CASES OF CAPITAL INCREASE OF JOINT-STOCK COMPANIES

A joint-stock company is an enterprise in which:

– Charter capital is divided into equal value called shares;

– Shareholders can be organizations or individuals; The minimum number of shareholders is 03 and there is no limit to the maximum number of shareholders;

– Shareholders are only responsible for debts and other property obligations of the enterprise to the extent of the amount of capital contributed to the enterprise

– Shareholders have the right to freely transfer their shares to others. However, within 3 years from the date the company is granted the enterprise registration certificate, ordinary shares of founding shareholders are freely transferred to other founding shareholders and can only be transferred to non-founding shareholders if approved by the General Meeting of Shareholders and they do not have the right to vote on transfer of such shares.

In addition, shareholders have the right to freely transfer their shares to others, however, it will be limited as above and if in the company’s charter there are specific provisions on the transfer of shares.

CASES OF CAPITAL INCREASE OF JOINT-STOCK COMPANIES - HTLaw

II. Cases of capital increase of a joint stock company

Because the charter capital of a joint-stock company is the total par value of shares of all kinds sold. The charter capital of a joint-stock company when registering for business establishment is the total par value of shares of all kinds registered for purchase and stated in the company’s charter.

Cases of capital increase of joint-stock companies (non-public companies)

In accordance with the provisions of law, a joint-stock company will increase its charter capital in the following forms:

– Offering shares to existing shareholders.

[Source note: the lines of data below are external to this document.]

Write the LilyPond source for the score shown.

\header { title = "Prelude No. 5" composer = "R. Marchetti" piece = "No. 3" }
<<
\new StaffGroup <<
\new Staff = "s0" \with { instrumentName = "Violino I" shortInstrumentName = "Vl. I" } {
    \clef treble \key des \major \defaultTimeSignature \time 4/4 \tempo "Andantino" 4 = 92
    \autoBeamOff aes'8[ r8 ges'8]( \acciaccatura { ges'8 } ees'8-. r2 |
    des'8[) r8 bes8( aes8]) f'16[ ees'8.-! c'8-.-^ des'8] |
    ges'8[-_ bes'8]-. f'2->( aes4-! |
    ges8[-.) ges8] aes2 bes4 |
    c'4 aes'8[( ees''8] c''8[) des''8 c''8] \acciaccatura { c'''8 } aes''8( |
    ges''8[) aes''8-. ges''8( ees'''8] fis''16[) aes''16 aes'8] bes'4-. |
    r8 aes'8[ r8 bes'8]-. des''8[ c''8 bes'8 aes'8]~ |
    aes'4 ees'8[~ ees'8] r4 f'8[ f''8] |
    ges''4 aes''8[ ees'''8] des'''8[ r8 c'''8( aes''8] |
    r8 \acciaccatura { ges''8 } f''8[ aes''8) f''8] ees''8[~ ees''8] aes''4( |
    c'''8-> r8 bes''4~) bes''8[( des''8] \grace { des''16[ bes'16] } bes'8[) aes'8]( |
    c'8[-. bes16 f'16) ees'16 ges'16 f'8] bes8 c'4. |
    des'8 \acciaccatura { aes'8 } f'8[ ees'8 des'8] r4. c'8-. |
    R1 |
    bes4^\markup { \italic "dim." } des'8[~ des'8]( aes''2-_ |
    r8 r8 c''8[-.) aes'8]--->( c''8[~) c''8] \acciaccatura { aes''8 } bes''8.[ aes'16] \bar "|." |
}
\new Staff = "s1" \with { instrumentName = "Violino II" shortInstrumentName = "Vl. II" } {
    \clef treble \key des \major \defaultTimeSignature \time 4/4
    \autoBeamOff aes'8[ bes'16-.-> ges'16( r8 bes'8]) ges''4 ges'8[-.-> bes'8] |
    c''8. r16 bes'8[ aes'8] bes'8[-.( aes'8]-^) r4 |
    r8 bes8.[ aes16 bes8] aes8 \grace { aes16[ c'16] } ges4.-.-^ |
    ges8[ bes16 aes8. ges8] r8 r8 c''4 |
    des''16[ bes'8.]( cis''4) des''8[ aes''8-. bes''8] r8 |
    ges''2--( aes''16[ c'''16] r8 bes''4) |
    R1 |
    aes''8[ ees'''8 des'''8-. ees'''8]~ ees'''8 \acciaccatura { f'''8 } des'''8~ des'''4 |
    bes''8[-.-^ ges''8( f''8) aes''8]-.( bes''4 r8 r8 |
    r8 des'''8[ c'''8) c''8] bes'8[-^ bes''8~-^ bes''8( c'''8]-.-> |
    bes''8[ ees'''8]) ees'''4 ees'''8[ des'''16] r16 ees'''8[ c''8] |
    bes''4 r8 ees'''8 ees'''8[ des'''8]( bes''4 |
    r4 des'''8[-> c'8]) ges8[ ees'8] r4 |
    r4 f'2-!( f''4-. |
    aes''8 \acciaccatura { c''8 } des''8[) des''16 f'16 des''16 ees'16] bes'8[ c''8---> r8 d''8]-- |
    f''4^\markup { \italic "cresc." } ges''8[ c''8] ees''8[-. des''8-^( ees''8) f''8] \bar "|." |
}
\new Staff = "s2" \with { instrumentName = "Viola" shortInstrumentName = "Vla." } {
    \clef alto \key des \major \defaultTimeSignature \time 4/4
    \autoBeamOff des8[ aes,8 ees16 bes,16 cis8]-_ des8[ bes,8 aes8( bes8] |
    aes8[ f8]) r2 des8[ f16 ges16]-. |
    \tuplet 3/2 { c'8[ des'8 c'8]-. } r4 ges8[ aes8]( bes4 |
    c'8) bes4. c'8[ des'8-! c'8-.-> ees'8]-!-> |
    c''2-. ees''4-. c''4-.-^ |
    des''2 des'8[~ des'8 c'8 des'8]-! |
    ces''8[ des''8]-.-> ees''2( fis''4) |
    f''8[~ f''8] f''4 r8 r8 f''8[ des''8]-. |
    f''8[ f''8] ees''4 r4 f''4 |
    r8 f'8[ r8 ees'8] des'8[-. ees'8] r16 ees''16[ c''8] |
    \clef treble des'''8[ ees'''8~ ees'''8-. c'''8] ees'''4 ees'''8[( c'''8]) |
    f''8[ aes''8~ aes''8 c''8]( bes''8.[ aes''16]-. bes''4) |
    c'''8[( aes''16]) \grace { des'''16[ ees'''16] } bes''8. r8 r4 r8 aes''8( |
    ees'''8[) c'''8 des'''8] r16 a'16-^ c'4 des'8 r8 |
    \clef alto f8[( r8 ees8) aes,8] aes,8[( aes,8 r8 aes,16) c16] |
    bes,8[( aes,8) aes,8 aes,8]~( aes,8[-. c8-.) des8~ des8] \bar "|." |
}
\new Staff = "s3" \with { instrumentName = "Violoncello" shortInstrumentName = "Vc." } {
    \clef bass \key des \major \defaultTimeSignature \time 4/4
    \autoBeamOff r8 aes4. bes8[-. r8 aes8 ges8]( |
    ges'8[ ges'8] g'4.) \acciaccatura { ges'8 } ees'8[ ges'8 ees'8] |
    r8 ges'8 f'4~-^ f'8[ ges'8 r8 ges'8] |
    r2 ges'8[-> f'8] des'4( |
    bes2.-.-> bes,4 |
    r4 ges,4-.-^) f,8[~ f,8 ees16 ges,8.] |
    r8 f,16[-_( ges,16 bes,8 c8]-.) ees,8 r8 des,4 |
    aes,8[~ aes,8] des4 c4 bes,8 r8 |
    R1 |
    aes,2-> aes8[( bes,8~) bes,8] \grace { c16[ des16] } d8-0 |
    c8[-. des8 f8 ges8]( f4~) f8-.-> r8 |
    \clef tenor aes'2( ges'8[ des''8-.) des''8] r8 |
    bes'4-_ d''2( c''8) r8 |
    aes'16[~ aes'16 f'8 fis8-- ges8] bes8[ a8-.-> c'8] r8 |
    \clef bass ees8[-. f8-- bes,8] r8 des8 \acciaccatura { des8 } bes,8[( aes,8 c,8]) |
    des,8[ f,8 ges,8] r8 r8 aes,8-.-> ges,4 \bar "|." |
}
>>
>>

– Private placement of shares.

– Public offering of shares.

A public offering of shares is a form for a joint-stock company listed on the stock market (public company).

Accordingly, a joint-stock company must register a change of charter capital within 10 days from the date of completion of the share sale.

– Offering shares to effective shareholders is a case where the company increases the number of shares, types of shares entitled to offer and sells all such shares to all shareholders in proportion to their existing share ownership in the company.
The company must give written notice to shareholders in such a manner as to ensure that it reaches their contact address no later than 15 days before the end of the share registration period.

– Private placement of shares of a joint-stock company must satisfy the following conditions:

+ Not offered for sale through mass media;

+ Offering for sale to less than 100 investors, excluding professional securities investors or only offering for sale to professional securities investors.